Exercise:
In the data, extract each line that holds the string "building".

Material for this exercise:
★ ★ ★ ★ ★ ★ ★
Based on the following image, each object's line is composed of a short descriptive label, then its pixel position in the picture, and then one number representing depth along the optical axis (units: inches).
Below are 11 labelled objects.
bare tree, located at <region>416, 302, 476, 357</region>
★ ★ ★ ★ ★ ★ ★
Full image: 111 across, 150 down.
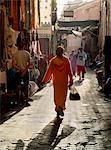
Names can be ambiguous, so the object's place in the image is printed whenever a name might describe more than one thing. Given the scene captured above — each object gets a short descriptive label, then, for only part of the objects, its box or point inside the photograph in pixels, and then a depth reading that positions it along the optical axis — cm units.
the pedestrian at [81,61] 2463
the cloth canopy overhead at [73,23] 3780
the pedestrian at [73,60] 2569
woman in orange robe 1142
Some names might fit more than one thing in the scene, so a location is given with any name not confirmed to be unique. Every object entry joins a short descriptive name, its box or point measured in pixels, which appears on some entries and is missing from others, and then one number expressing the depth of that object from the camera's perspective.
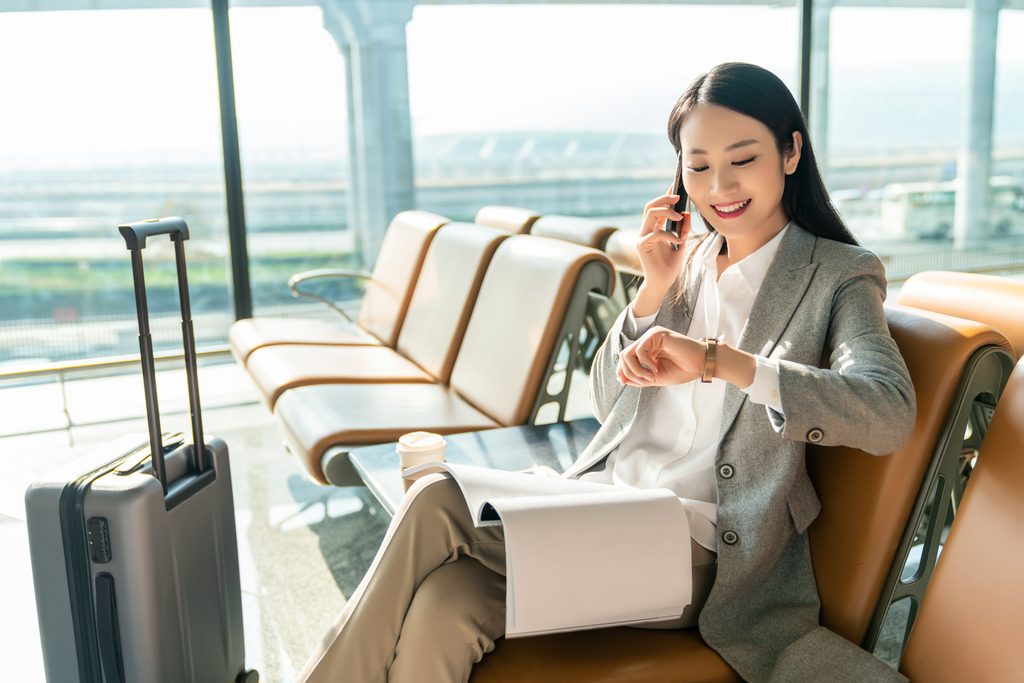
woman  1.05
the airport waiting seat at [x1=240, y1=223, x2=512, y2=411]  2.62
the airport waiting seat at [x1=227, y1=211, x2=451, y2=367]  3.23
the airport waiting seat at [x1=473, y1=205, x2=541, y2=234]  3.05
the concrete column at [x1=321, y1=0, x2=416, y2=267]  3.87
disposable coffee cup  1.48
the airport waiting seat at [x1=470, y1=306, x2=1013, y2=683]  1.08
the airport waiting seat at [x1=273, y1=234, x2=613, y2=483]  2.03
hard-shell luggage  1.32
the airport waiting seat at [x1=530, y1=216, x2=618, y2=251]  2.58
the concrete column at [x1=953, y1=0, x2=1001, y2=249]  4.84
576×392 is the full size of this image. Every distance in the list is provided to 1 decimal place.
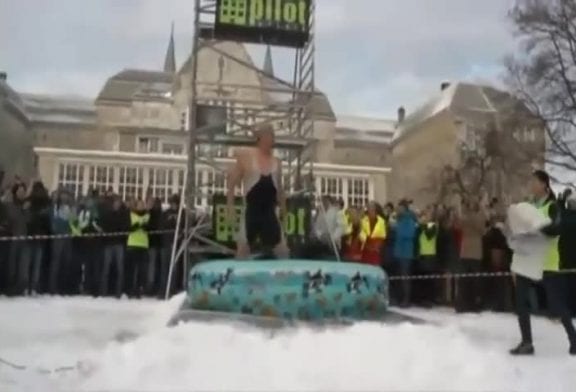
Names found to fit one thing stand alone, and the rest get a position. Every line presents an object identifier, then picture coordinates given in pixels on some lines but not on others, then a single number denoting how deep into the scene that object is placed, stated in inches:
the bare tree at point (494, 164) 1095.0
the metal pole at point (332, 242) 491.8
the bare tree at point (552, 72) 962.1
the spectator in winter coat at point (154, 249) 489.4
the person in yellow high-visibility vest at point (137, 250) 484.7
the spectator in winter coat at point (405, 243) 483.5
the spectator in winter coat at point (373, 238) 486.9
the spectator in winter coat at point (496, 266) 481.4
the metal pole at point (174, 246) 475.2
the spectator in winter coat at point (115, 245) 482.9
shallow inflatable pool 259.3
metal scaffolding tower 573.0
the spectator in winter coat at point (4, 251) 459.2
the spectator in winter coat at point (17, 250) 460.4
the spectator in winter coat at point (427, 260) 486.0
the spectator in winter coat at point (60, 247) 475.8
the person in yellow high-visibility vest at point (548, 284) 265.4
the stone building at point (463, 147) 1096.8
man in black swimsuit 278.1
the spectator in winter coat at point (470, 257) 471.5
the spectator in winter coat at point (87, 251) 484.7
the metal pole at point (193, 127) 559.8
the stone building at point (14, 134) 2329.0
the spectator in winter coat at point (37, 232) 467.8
★ ★ ★ ★ ★ ★ ★
Response area:
the stone building at point (463, 147) 1096.8
the stone building at point (14, 134) 2329.0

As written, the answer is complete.